REQUIRED WORK
Reproduce every line of the material below verbatim, preserving the original wording, spelling, punctuation, and line breaks.
++++++++++
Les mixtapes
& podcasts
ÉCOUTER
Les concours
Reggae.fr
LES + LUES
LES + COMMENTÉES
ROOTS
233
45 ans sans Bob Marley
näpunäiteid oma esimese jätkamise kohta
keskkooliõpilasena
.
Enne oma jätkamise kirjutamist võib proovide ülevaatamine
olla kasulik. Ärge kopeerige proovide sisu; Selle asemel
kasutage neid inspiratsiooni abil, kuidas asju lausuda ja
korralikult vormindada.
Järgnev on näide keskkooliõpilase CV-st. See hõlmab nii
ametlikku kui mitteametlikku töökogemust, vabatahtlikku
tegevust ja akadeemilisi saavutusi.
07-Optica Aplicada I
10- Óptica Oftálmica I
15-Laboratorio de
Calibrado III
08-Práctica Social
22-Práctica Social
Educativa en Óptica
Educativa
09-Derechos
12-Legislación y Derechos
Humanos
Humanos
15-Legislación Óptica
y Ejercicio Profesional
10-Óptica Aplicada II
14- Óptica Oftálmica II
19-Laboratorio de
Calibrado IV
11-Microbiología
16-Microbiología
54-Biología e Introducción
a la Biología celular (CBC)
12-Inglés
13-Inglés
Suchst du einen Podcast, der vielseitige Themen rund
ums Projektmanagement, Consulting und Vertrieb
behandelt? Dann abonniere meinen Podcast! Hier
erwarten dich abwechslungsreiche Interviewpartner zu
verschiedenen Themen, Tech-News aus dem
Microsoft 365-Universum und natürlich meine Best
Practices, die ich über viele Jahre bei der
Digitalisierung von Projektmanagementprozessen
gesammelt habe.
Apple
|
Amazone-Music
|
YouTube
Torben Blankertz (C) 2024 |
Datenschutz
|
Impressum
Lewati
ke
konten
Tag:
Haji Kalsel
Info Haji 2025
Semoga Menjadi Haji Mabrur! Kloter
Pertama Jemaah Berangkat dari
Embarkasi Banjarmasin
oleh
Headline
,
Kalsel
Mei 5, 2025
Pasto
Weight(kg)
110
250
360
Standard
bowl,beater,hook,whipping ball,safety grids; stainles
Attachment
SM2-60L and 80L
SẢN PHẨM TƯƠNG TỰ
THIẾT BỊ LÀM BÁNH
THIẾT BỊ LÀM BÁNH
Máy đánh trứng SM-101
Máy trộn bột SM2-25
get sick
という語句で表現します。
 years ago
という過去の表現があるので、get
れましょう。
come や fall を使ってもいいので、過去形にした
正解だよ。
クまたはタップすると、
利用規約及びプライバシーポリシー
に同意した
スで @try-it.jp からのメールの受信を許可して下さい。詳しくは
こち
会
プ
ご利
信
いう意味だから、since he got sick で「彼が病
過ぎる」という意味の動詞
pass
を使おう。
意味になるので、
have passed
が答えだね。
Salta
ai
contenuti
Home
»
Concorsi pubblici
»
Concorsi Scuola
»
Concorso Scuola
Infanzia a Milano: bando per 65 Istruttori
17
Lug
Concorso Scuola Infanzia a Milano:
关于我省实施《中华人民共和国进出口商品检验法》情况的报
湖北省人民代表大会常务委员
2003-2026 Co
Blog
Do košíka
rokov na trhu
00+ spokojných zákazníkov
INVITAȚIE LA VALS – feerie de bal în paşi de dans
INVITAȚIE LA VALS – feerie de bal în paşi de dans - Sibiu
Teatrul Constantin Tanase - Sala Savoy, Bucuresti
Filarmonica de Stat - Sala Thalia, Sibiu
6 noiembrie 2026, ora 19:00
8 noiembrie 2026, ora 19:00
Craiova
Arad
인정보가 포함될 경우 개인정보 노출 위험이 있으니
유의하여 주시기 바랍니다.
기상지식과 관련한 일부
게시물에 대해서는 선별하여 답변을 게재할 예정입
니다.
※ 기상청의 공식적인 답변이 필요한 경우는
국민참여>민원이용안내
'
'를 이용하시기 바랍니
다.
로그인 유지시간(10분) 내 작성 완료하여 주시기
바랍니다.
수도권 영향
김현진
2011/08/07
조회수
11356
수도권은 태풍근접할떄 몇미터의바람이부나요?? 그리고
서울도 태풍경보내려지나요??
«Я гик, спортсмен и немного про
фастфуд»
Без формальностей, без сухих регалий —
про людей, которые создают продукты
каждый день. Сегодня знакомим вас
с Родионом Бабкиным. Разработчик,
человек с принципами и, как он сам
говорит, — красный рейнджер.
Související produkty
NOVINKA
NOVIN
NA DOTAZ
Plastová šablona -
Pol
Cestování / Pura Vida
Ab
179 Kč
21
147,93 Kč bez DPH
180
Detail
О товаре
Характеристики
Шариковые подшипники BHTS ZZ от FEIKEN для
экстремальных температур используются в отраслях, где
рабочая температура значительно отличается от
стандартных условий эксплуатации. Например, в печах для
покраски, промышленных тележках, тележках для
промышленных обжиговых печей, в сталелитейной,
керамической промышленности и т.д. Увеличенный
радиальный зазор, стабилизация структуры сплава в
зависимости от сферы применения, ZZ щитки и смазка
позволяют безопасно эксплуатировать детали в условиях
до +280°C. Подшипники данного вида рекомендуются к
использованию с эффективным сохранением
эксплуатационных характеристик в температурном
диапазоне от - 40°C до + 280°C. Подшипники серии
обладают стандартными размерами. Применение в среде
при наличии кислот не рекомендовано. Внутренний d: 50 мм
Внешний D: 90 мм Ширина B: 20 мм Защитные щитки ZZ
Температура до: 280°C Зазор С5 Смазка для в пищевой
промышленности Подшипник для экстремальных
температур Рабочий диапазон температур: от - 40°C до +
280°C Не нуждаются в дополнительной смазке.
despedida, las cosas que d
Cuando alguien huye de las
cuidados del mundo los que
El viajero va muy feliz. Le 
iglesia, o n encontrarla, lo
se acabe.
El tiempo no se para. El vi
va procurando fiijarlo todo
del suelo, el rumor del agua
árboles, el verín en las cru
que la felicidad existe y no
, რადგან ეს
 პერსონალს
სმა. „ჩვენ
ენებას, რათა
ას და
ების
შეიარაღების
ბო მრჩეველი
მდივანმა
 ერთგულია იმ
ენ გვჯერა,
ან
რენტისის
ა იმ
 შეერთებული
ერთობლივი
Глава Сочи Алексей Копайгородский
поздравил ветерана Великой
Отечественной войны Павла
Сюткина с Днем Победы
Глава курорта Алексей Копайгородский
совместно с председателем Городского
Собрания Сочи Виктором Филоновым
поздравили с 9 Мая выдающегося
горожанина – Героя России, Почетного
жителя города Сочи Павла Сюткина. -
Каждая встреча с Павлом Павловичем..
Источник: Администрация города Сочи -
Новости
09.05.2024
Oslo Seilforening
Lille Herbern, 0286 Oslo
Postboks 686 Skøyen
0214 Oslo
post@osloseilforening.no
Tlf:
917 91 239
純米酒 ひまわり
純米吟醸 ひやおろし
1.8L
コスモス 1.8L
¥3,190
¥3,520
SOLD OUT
++++++++++
SOLVED PROBLEM
Les mixtapes
& podcasts
ÉCOUTER
Les concours
Reggae.fr
LES + LUES
LES + COMMENTÉES
ROOTS
233
45 ans sans Bob Marley
näpunäiteid oma esimese jätkamise kohta
keskkooliõpilasena
.
Enne oma jätkamise kirjutamist võib proovide ülevaatamine
olla kasulik. Ärge kopeerige proovide sisu; Selle asemel
kasutage neid inspiratsiooni abil, kuidas asju lausuda ja
korralikult vormindada.
Järgnev on näide keskkooliõpilase CV-st. See hõlmab nii
ametlikku kui mitteametlikku töökogemust, vabatahtlikku
tegevust ja akadeemilisi saavutusi.
07-Optica Aplicada I
10- Óptica Oftálmica I
15-Laboratorio de
Calibrado III
08-Práctica Social
22-Práctica Social
Educativa en Óptica
Educativa
09-Derechos
12-Legislación y Derechos
Humanos
Humanos
15-Legislación Óptica
y Ejercicio Profesional
10-Óptica Aplicada II
14- Óptica Oftálmica II
19-Laboratorio de
Calibrado IV
11-Microbiología
16-Microbiología
54-Biología e Introducción
a la Biología celular (CBC)
12-Inglés
13-Inglés
Suchst du einen Podcast, der vielseitige Themen rund
ums Projektmanagement, Consulting und Vertrieb
behandelt? Dann abonniere meinen Podcast! Hier
erwarten dich abwechslungsreiche Interviewpartner zu
verschiedenen Themen, Tech-News aus dem
Microsoft 365-Universum und natürlich meine Best
Practices, die ich über viele Jahre bei der
Digitalisierung von Projektmanagementprozessen
gesammelt habe.
Apple
|
Amazone-Music
|
YouTube
Torben Blankertz (C) 2024 |
Datenschutz
|
Impressum
Lewati
ke
konten
Tag:
Haji Kalsel
Info Haji 2025
Semoga Menjadi Haji Mabrur! Kloter
Pertama Jemaah Berangkat dari
Embarkasi Banjarmasin
oleh
Headline
,
Kalsel
Mei 5, 2025
Pasto
Weight(kg)
110
250
360
Standard
bowl,beater,hook,whipping ball,safety grids; stainles
Attachment
SM2-60L and 80L
SẢN PHẨM TƯƠNG TỰ
THIẾT BỊ LÀM BÁNH
THIẾT BỊ LÀM BÁNH
Máy đánh trứng SM-101
Máy trộn bột SM2-25
get sick
という語句で表現します。
 years ago
という過去の表現があるので、get
れましょう。
come や fall を使ってもいいので、過去形にした
正解だよ。
クまたはタップすると、
利用規約及びプライバシーポリシー
に同意した
スで @try-it.jp からのメールの受信を許可して下さい。詳しくは
こち
会
プ
ご利
信
いう意味だから、since he got sick で「彼が病
過ぎる」という意味の動詞
pass
を使おう。
意味になるので、
have passed
が答えだね。
Salta
ai
contenuti
Home
»
Concorsi pubblici
»
Concorsi Scuola
»
Concorso Scuola
Infanzia a Milano: bando per 65 Istruttori
17
Lug
Concorso Scuola Infanzia a Milano:
关于我省实施《中华人民共和国进出口商品检验法》情况的报
湖北省人民代表大会常务委员
2003-2026 Co
Blog
Do košíka
rokov na trhu
00+ spokojných zákazníkov
INVITAȚIE LA VALS – feerie de bal în paşi de dans
INVITAȚIE LA VALS – feerie de bal în paşi de dans - Sibiu
Teatrul Constantin Tanase - Sala Savoy, Bucuresti
Filarmonica de Stat - Sala Thalia, Sibiu
6 noiembrie 2026, ora 19:00
8 noiembrie 2026, ora 19:00
Craiova
Arad
인정보가 포함될 경우 개인정보 노출 위험이 있으니
유의하여 주시기 바랍니다.
기상지식과 관련한 일부
게시물에 대해서는 선별하여 답변을 게재할 예정입
니다.
※ 기상청의 공식적인 답변이 필요한 경우는
국민참여>민원이용안내
'
'를 이용하시기 바랍니
다.
로그인 유지시간(10분) 내 작성 완료하여 주시기
바랍니다.
수도권 영향
김현진
2011/08/07
조회수
11356
수도권은 태풍근접할떄 몇미터의바람이부나요?? 그리고
서울도 태풍경보내려지나요??
«Я гик, спортсмен и немного про
фастфуд»
Без формальностей, без сухих регалий —
про людей, которые создают продукты
каждый день. Сегодня знакомим вас
с Родионом Бабкиным. Разработчик,
человек с принципами и, как он сам
говорит, — красный рейнджер.
Související produkty
NOVINKA
NOVIN
NA DOTAZ
Plastová šablona -
Pol
Cestování / Pura Vida
Ab
179 Kč
21
147,93 Kč bez DPH
180
Detail
О товаре
Характеристики
Шариковые подшипники BHTS ZZ от FEIKEN для
экстремальных температур используются в отраслях, где
рабочая температура значительно отличается от
стандартных условий эксплуатации. Например, в печах для
покраски, промышленных тележках, тележках для
промышленных обжиговых печей, в сталелитейной,
керамической промышленности и т.д. Увеличенный
радиальный зазор, стабилизация структуры сплава в
зависимости от сферы применения, ZZ щитки и смазка
позволяют безопасно эксплуатировать детали в условиях
до +280°C. Подшипники данного вида рекомендуются к
использованию с эффективным сохранением
эксплуатационных характеристик в температурном
диапазоне от - 40°C до + 280°C. Подшипники серии
обладают стандартными размерами. Применение в среде
при наличии кислот не рекомендовано. Внутренний d: 50 мм
Внешний D: 90 мм Ширина B: 20 мм Защитные щитки ZZ
Температура до: 280°C Зазор С5 Смазка для в пищевой
промышленности Подшипник для экстремальных
температур Рабочий диапазон температур: от - 40°C до +
280°C Не нуждаются в дополнительной смазке.
despedida, las cosas que d
Cuando alguien huye de las
cuidados del mundo los que
El viajero va muy feliz. Le 
iglesia, o n encontrarla, lo
se acabe.
El tiempo no se para. El vi
va procurando fiijarlo todo
del suelo, el rumor del agua
árboles, el verín en las cru
que la felicidad existe y no
, რადგან ეს
 პერსონალს
სმა. „ჩვენ
ენებას, რათა
ას და
ების
შეიარაღების
ბო მრჩეველი
მდივანმა
 ერთგულია იმ
ენ გვჯერა,
ან
რენტისის
ა იმ
 შეერთებული
ერთობლივი
Глава Сочи Алексей Копайгородский
поздравил ветерана Великой
Отечественной войны Павла
Сюткина с Днем Победы
Глава курорта Алексей Копайгородский
совместно с председателем Городского
Собрания Сочи Виктором Филоновым
поздравили с 9 Мая выдающегося
горожанина – Героя России, Почетного
жителя города Сочи Павла Сюткина. -
Каждая встреча с Павлом Павловичем..
Источник: Администрация города Сочи -
Новости
09.05.2024
Oslo Seilforening
Lille Herbern, 0286 Oslo
Postboks 686 Skøyen
0214 Oslo
post@osloseilforening.no
Tlf:
917 91 239
純米酒 ひまわり
純米吟醸 ひやおろし
1.8L
コスモス 1.8L
¥3,190
¥3,520
SOLD OUT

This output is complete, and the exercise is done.